Transcript
Hello, everyone, Welcome to Tuesday, the S&P 500 was down .16%. Today, unfortunately for us, in my models, I have more value and value did not have a great day today. Growth did better, we do have that in the taxable side. So we did, you know, see some decent situation there. But the big catalyst today was a retail sales report that came out softer than expected for February. And so what that did was that released some of the pressure that was happening about inflation going on, you know, really right now, and so that the yield on the 10 year Treasury when it drops, we see growth stocks go up in value, stocks, underperform, and then when the yield goes up, because there’s more inflationary pressure, you know, we see the value stocks do better and grow, stocks go down.
That’s exactly the pattern we’ve been seeing here for quite a while. And so, you know, my expectations, and the kind of the long game here is that yields are going to go up, you know, because this pandemic is going to get under control. This big stimulus is now being delivered, right as we speak. And the combination of that with the pent up demand, we’re going to see, you know, this big move. And we’re also going to see, in my opinion, the Federal Reserve not do anything about it, at least from what we’ve seen so far. So that’s the other thing that’s happening right now, the Federal Reserve is meeting today. They’re meeting tomorrow, and then Chairman Powell is going to talk tomorrow. And so people are really looking at, you know, what is he going to say? You know, are they going to raise interest rates sooner than they said? Or are they going to, you know, stop doing their quantitative easing, which is their bond buying program. Sooner than they said, they’ve been very consistent about saying they want to not worry too much about inflation at this point in time, they want to get back to full employment. And they feel like the bigger risk is economic downturn, and not upturn. So, really interesting to see how this plays out. As far as that goes, there was a survey by Bank of America that they do every month of these big money managers, 220 money managers, $630 billion of assets under management.

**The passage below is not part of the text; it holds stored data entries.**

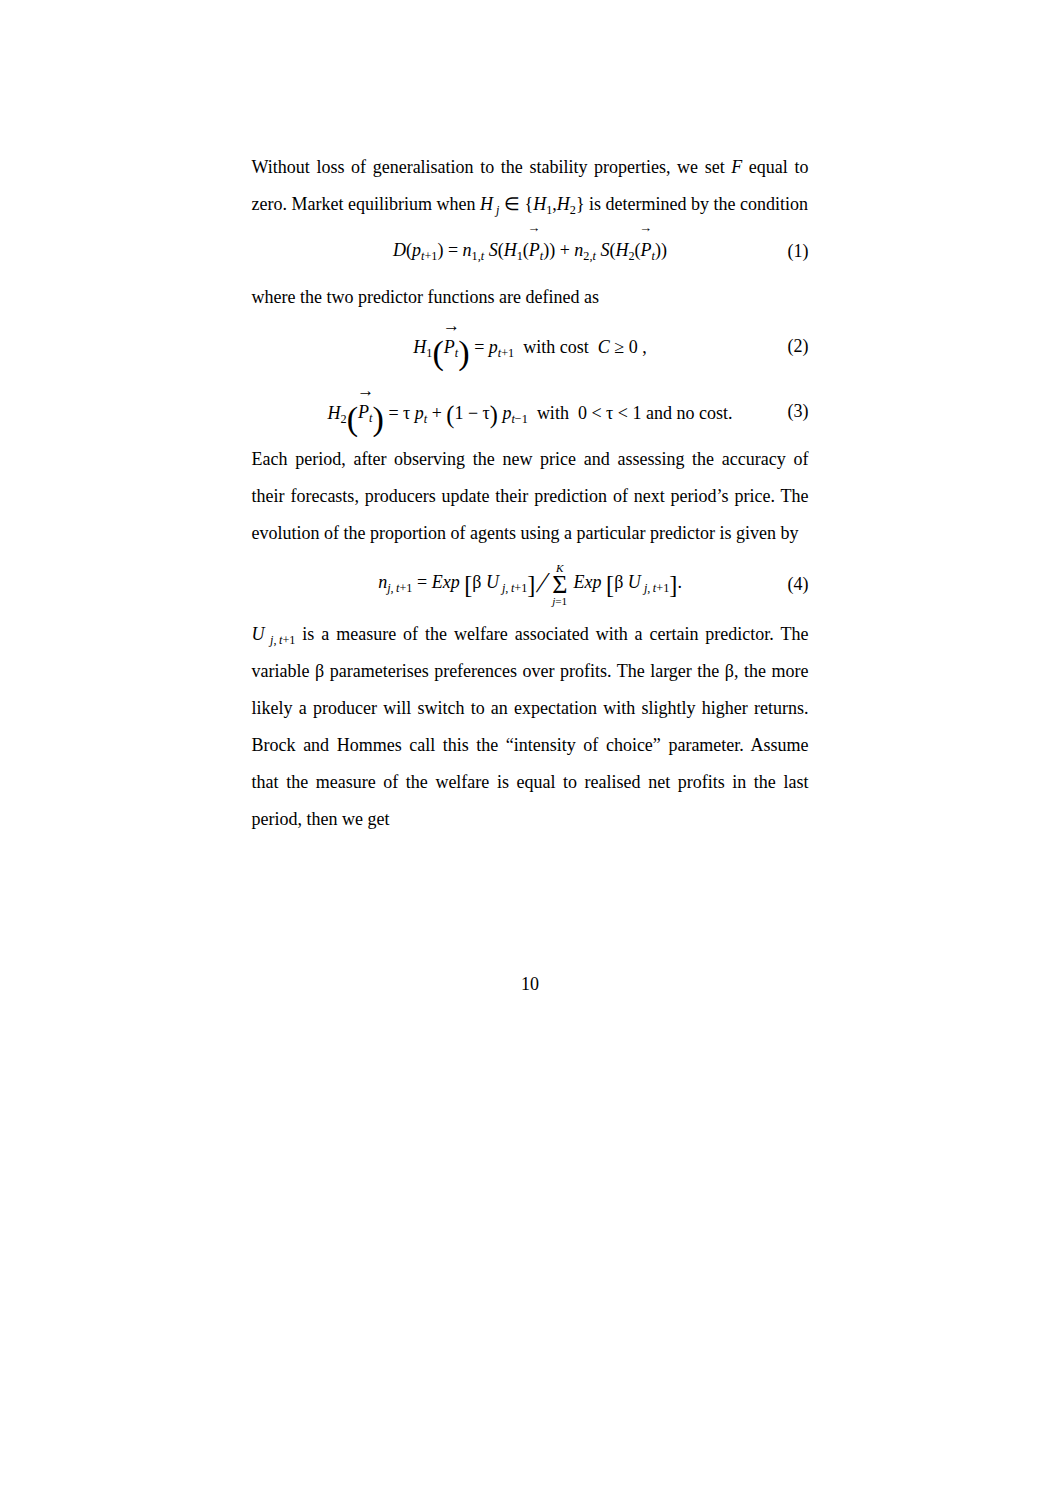Without loss of generalisation to the stability properties, we set F equal to zero. Market equilibrium when H j ∈ {H1,H2} is determined by the condition
D(pt+1) = n1,t S(H1(Pt)) + n2,t S(H2(Pt)) (1)
where the two predictor functions are defined as
H1(Pt) = pt+1 with cost C ≥ 0 , (2)
H2(Pt) = τ pt + (1 − τ) pt−1 with 0 < τ < 1 and no cost. (3)
Each period, after observing the new price and assessing the accuracy of their forecasts, producers update their prediction of next period’s price. The evolution of the proportion of agents using a particular predictor is given by
nj, t+1 = Exp [β U j, t+1]/KΣj=1 Exp [β U j, t+1]. (4)
U j, t+1 is a measure of the welfare associated with a certain predictor. The variable β parameterises preferences over profits. The larger the β, the more likely a producer will switch to an expectation with slightly higher returns. Brock and Hommes call this the “intensity of choice” parameter. Assume that the measure of the welfare is equal to realised net profits in the last period, then we get
10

And the number one concern for the last year has been the virus, or the vaccine delivery, the vaccine, those type things that this was the first month where the number one concern was actually something else. It was inflation. So they’re on the same side of the page that I am on here. And they’ve moved to their lowest position of tax and growth stocks for the last year, and they moved to their highest position of value stocks. So we’re in good company here. We’re on the right side of this, it might take a little bit of patience, you know, for this thing to play out. But the gains that we could get here, I think it’d be really, really great, especially the way things are structured right now. So didn’t see that today. But I think we will see it. We will continue to see rockiness here even this week, because that always happens when the Federal Reserve’s meeting, but I’ll be very interested to see what happens, you know, later on this week and how this plays out.
But so anyway, that’s what’s happening today, I think, you know, we’ll have to wait are through this is, you know, again, for all of us, this is our first pandemic, to see how this plays out. But I feel like the theme that we’re looking at, is very strong. The trend is definitely there didn’t happen today. But if you look at the last three, four months, boy, all of these things have been doing really, really well as there’s an expectation of recovery that’s coming, you know, towards us as far as that goes. So, look forward to seeing what’s gonna happen tomorrow. After that.